Romano Guardini, Gebet in der währenden Stunde: „Heiliger Geist, / zu uns gesendet, / weilend bei uns, wenn auch leer die Räume hallen, / als seiest Du fein. / In Deine Hand sind die Zeiten gegeben. / Im Geheimnis des Schweigens waltest Du / und wirst alles vollenden.“

Gebet in der währenden Stunde

Von Romano Guardini

Lebendiger Gott, wir glauben an Dich.
Lehr uns die Stunde verstehen, in der es ist,
als habest Du uns verlassen.
Du. dessen Treue die Ewigkeit ist,
als seiest Du nicht,
Du, der uns seinen Namen genannt:
Der da ist.
Lebendiger Gott, wir glauben an Dich.
Gib uns Stärke auszuharren,
wenn alles wesenlos wird.

Allmächtiger Vater.
der Du lebst,
Herr, in Dir selbst, keines Dinges bedürfend.
Ewig frei hast Du die Welt erschaffen,
denn ihrer bedarfst Du nicht.
Sie ist, weil Du willst, daß sie sei,
Deiner Gedanken voll.
Den Ratschluß, dem sie entsprungen,
weiß kein irdischer Sinn.
Aber der Offenbarer, der Sohn,
hat uns das Wort gegeben, das Liebe heißt.
Deine, o Vater, keines irdischen Herzens Liebe.
Wir glauben an Dich, denn was uns Welt heißt,
es ist Dein Werk.
Du hast es erdacht.

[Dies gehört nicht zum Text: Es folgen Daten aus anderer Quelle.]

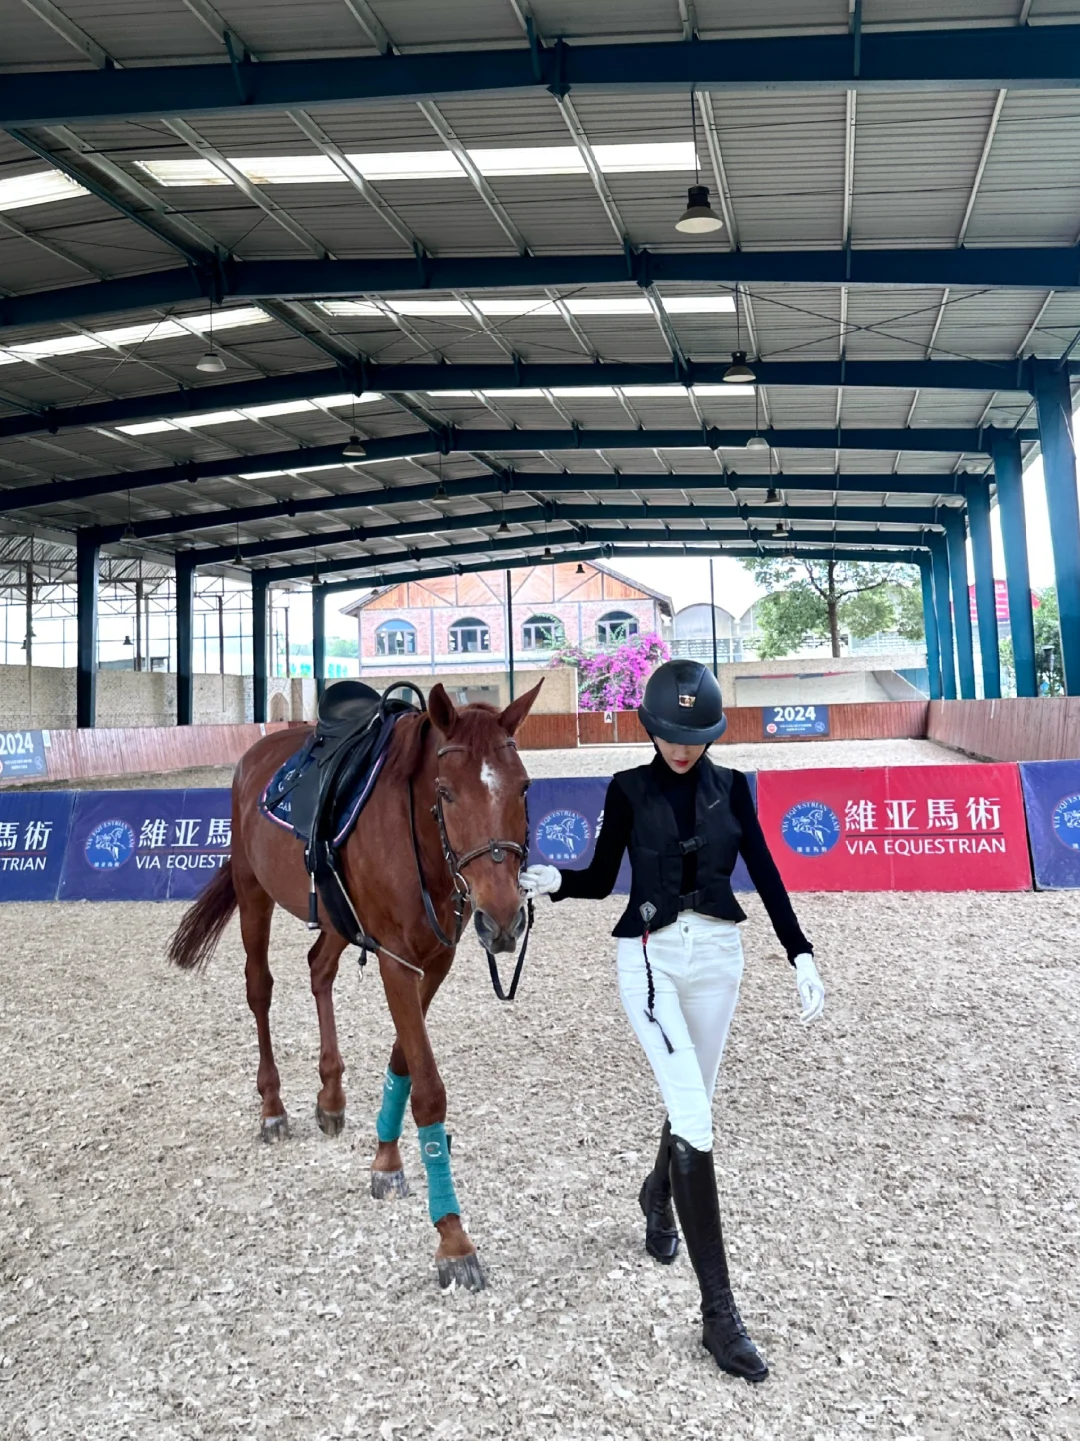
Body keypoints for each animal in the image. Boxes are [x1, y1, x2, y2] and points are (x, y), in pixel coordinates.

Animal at [167, 680, 542, 1291]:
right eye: (446, 792)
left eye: (524, 787)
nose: (504, 920)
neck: (421, 840)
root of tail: (255, 754)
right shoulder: (398, 963)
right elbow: (429, 1090)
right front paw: (453, 1238)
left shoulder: (432, 960)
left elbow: (403, 1064)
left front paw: (386, 1160)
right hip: (252, 890)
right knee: (259, 989)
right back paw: (273, 1107)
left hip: (338, 917)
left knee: (319, 968)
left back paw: (331, 1095)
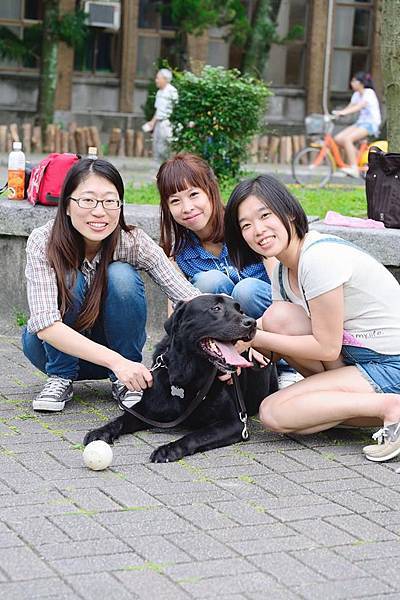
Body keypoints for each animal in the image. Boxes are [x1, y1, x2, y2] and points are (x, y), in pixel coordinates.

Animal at [84, 292, 278, 462]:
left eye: (240, 310)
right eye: (216, 308)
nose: (251, 322)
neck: (188, 373)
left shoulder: (235, 424)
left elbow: (196, 435)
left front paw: (168, 449)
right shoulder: (145, 410)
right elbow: (121, 419)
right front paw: (101, 431)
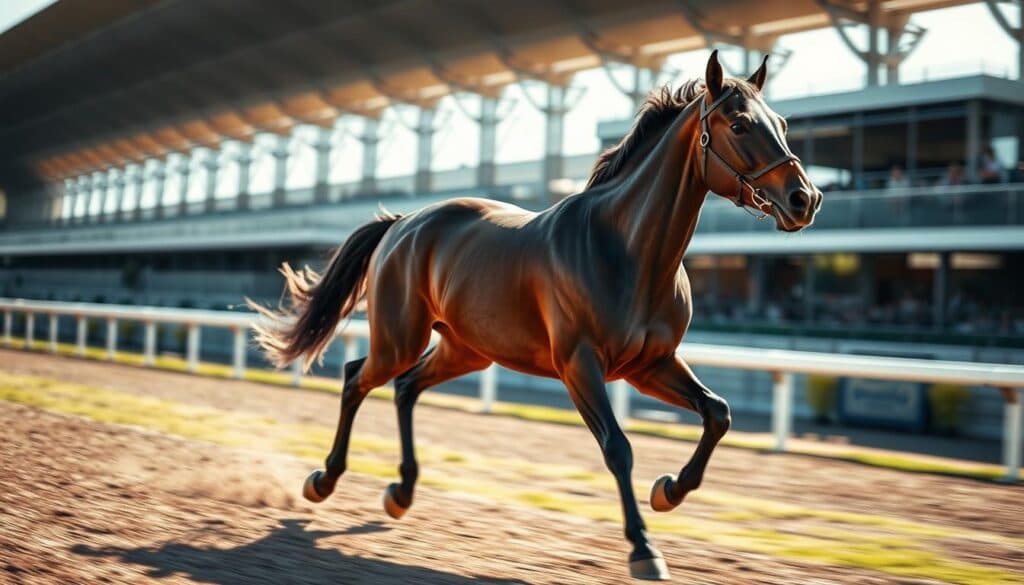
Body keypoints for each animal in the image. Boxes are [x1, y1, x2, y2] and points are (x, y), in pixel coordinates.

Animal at [250, 51, 821, 581]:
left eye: (782, 123)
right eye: (740, 124)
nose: (805, 199)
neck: (626, 251)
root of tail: (402, 223)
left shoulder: (650, 364)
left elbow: (717, 413)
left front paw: (669, 491)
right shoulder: (579, 366)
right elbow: (619, 448)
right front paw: (644, 549)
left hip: (467, 350)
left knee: (406, 387)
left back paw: (401, 491)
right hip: (400, 337)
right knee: (356, 379)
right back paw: (322, 480)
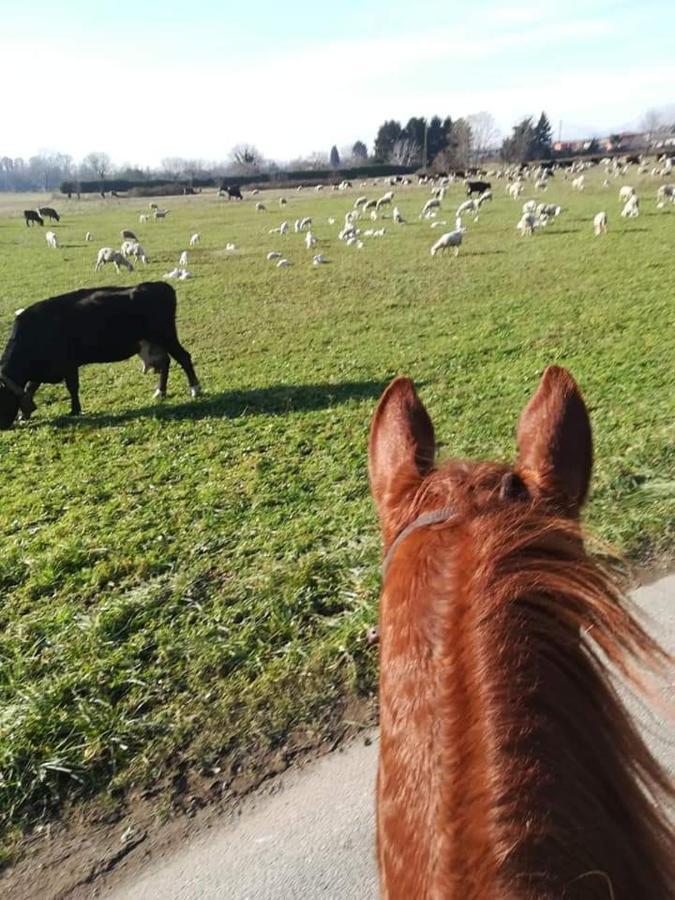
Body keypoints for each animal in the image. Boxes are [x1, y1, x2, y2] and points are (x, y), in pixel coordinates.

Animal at [0, 282, 201, 428]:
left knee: (184, 358)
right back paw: (160, 392)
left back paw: (195, 389)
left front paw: (75, 411)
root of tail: (161, 286)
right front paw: (23, 415)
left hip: (166, 336)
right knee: (166, 362)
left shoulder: (69, 364)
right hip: (156, 342)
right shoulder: (43, 371)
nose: (3, 426)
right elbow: (30, 388)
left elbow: (72, 387)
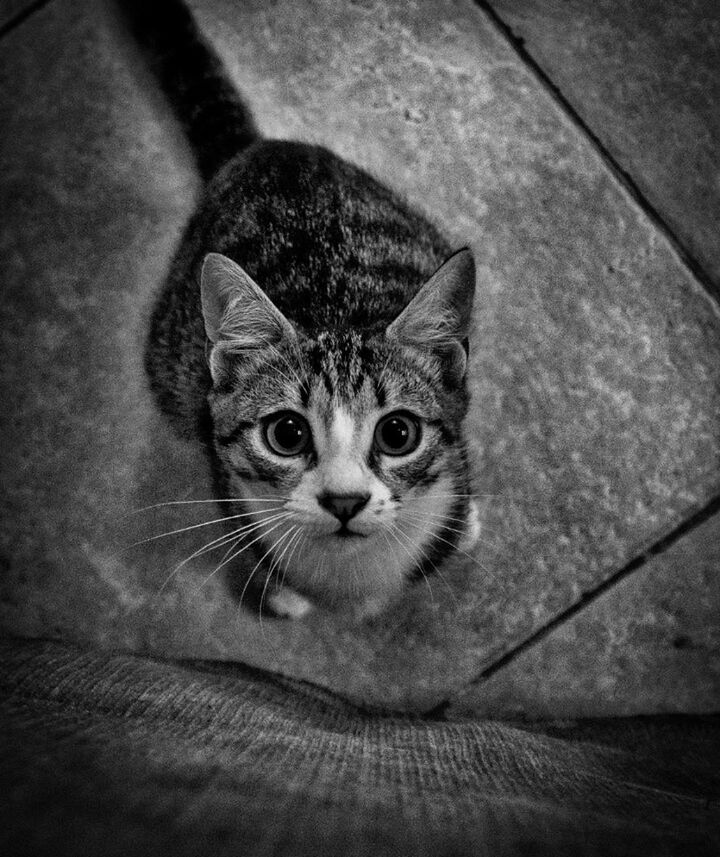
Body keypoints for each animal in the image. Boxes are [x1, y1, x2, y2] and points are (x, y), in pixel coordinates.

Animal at [116, 0, 478, 620]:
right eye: (286, 433)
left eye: (398, 433)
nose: (344, 500)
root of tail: (264, 150)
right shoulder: (222, 470)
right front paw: (277, 590)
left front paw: (461, 526)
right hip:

Du hast gewollt, daß es sei,
und Dauer hat es und Glanz durch Dich allein.
Alles lenkest Du. auch unser kleines Leben.
Lenkst es in Deines lautlosen Waltens Geheimnis.
Auf Deine Liebe müssen wir trauen allein.
Doch Deine Großmut will unsrer bedürfen.
Du hast Deine Welt in unsre Hand gegeben,
willst, wir sollen Deine Gedanken denken,
in Deinen Ordnungen wirken.

Christus Jesus,
Erlöser der Welt,
heimgegangen zum Vater, da alles vollendet war.
Du sitzest zu seiner Rechten
auf dem Throne der Herrlichkeit,
wartend der Stunde,
in welcher Du wiederkehrest in Macht,
die Lebenden und die Toten zu richten.
Wir glauben an Dich.
Lehr uns, den einsamen Glauben zu leisten,
den die Stunde von uns verlangt,
da Dein Licht nicht zu leuchten scheint.
und leuchtet doch, mächtiger im Dunkel als je.
In Deiner Liebe Geheimnis, in Deinem Gehorsam,
groß wie des Vaters Gebot,
hast Du alles erlöst.
Laß Deine Liebe an uns nicht vergeblich sein.

Heiliger Geist,
zu uns gesendet,
weilend bei uns, wenn auch leer die Räume hallen,
als seiest Du fein.
In Deine Hand sind die Zeiten gegeben.
Im Geheimnis des Schweigens waltest Du
und wirst alles vollenden.
Also glauben und warten wir auf die kommende Welt.
Lehr uns warten in Hoffnung.
An der kommenden Welt gib uns Teil,
daß wahr an uns werde die Verheißung der Herrlichkeit.

Quelle: Werner Becker (Hrsg.), Romano Guardini. Ein Gedenkbuch mit einer Auswahl aus seinem Werk, Leipzig: St. Benno, 1970, S. 28-30.